# Humminbird 899 transducer question



## Lima Eyecatcher (Aug 13, 2008)

I just bought the 899 si. On my 798 you could turn in the standard transducer that came with it to get a high definition transducer at no cost as long as the original was not mounted prior to sending it in.i'm wondering if anybody knows of the same deal for the 899 si transducer or if it is already high definition. I tried to contact humminbird but could not find a phone number for them and they said their email would take 3 to 5 days to respond would like to mount it sooner than that.


----------



## Bucks4life (Jul 30, 2014)

Lima Eyecatcher said:


> I just bought the 899 si. On my 798 you could turn in the standard transducer that came with it to get a high definition transducer at no cost as long as the original was not mounted prior to sending it in.i'm wondering if anybody knows of the same deal for the 899 si transducer or if it is already high definition. I tried to contact humminbird but could not find a phone number for them and they said their email would take 3 to 5 days to respond would like to mount it sooner than that.

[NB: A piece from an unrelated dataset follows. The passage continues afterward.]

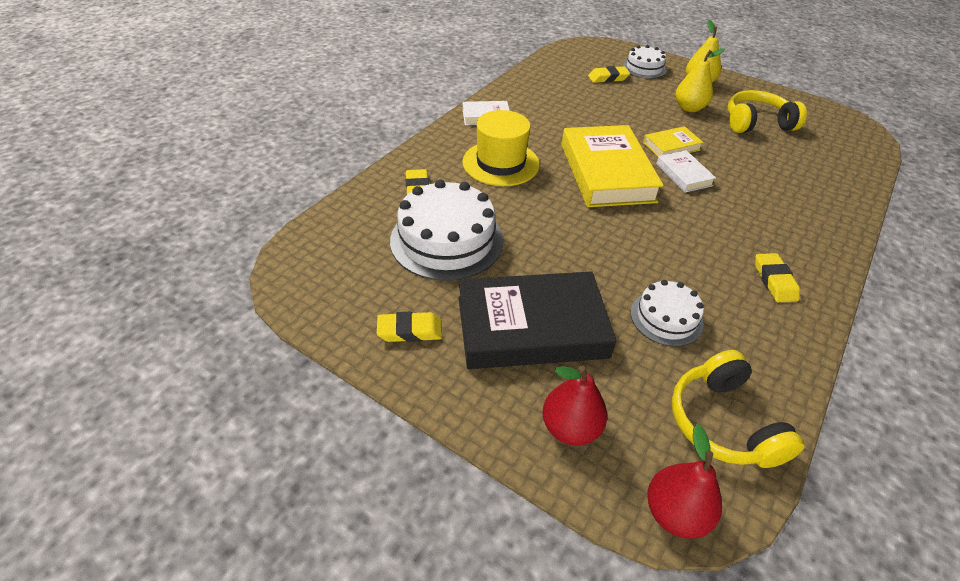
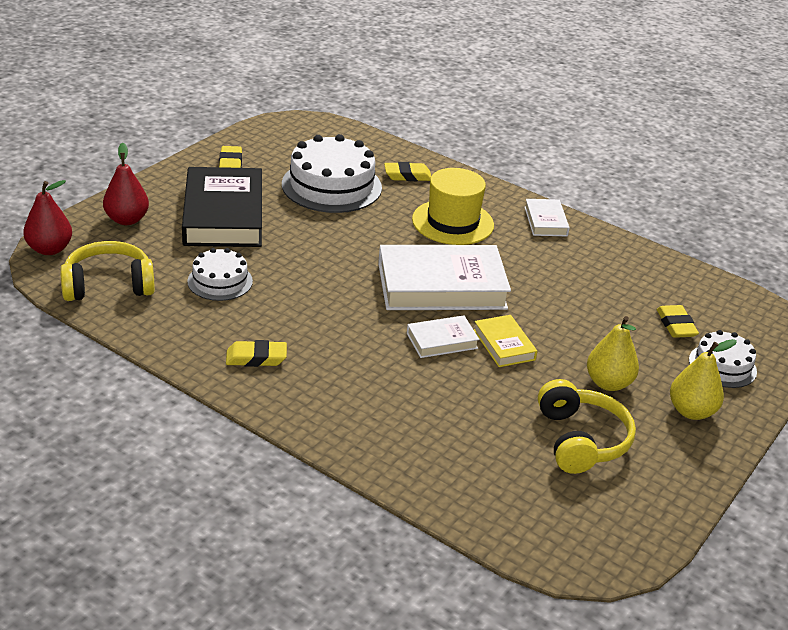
camera: 90 degrees right, 10 degrees down
(606, 172) = (441, 286): yellow book -> white book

I just finished a Live Chat with a Humminbird rep, and they answered all my questions I had about a transducer exchange for my Helix 5 SI/DI/GPS I just purchased. Follow the link below, look in the bottom right corner for "Live Chat" and click on it...

Link


----------



## Pooch (Jun 16, 2014)

I have a 899 and support basically told me if I'm not in extremely deep water most of the time don't bother cuz there really is no benefit to the depths normally fished inland and the great lakes.


----------



## Lima Eyecatcher (Aug 13, 2008)

I did the live chat as Bucks4life and ordered the hd transducer. Most of the pics you see people posting are from hd. I had the 798 and could never get the clear pic I wanted. All I have to do is send the never mounted transducer and mounting hardware back and $85.


----------



## Bucks4life (Jul 30, 2014)

Lima Eyecatcher said:


> I did the live chat as Bucks4life and ordered the hd transducer. Most of the pics you see people posting are from hd. I had the 798 and could never get the clear pic I wanted. All I have to do is send the never mounted transducer and mounting hardware back and $85.



Yeah, I was surprised that mine was an even exchange. $85 isn't too bad.


----------